You can just introduce a new scope wherever you want with {} in sane languages, to control the required behavior as you wish.
Making it lexical scope would make both of these solvable, and would be clear for anyone reading it.
You can just introduce a new scope wherever you want with {} in sane languages, to control the required behavior as you wish.
What's an example of where you'd need to do that?
I can't recall ever needing that (but that might just be because I'm used to lexical scoping for defer-type constructs / RAII).
Someone already replied, but in general when you conditionally acquire a resource, but continue on failing. E.g., if you manage to acquire it, defer the Close() call, otherwise try to get another resource.

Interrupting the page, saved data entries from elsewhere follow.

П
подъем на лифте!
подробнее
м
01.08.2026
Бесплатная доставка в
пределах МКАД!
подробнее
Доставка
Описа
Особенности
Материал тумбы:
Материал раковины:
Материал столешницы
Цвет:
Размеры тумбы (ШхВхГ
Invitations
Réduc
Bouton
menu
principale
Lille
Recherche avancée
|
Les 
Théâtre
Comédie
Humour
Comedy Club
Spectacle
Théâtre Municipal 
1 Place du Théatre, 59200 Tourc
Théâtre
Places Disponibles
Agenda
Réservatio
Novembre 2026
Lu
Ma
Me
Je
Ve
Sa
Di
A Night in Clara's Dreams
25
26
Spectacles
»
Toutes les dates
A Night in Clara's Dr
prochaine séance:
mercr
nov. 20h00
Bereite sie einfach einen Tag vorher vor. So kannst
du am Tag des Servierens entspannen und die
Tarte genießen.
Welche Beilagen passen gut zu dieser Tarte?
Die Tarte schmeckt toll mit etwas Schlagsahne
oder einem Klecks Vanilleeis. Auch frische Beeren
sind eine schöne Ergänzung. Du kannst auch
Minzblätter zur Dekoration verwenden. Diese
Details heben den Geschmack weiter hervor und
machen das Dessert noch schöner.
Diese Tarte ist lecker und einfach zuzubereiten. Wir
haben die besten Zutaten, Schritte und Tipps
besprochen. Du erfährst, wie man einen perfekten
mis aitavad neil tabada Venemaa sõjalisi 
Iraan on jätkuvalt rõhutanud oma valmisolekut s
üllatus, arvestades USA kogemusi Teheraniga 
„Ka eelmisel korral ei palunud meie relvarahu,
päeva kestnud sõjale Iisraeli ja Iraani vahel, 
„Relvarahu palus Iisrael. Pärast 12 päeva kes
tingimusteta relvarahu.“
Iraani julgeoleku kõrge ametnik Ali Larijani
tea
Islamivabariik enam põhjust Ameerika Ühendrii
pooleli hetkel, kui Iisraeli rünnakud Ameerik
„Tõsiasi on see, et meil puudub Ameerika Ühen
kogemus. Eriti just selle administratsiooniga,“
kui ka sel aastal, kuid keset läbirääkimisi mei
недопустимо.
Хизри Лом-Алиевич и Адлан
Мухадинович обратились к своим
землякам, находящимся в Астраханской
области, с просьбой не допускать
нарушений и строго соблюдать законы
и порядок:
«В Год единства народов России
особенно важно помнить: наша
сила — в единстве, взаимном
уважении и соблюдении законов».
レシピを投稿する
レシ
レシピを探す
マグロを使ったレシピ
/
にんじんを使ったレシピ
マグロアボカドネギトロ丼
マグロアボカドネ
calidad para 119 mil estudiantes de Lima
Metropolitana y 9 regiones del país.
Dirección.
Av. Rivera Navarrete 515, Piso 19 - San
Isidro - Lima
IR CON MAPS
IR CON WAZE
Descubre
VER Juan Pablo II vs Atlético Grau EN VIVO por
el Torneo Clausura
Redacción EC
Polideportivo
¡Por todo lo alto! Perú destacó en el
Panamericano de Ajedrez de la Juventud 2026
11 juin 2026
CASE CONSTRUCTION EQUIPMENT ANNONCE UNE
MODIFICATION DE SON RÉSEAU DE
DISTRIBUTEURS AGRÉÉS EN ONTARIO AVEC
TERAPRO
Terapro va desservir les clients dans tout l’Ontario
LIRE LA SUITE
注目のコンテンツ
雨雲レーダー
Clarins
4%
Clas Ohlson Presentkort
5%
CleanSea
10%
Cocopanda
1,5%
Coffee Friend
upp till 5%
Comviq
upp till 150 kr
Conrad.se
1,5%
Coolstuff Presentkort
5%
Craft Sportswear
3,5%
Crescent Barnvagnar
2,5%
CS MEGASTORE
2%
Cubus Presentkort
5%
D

Another example I found in my code is a conditional lock. The code runs through a list of objects it might have to update (note: it is only called in one thread). As an optimization, it doesn't acquire a lock on the list until it finds an object that has to be changed. That allows other threads to use/lock that list in the meantime instead of waiting until the list scan has finished.
I now realize I could have used an RWLock...
I frequently use that pattern. For example, something like this:
a := Start()
if thingEnabled {
thing := connectToThing()
defer thing.Close()
a.SetThing(thing)
}
a.Run(ctx)
You can start a new scope with `{}` in go. If I have a bunch of temp vars I'll declare the final result outside the braces and then do the work inside. But lately days I'll just write a function. It's clearer and easier to test.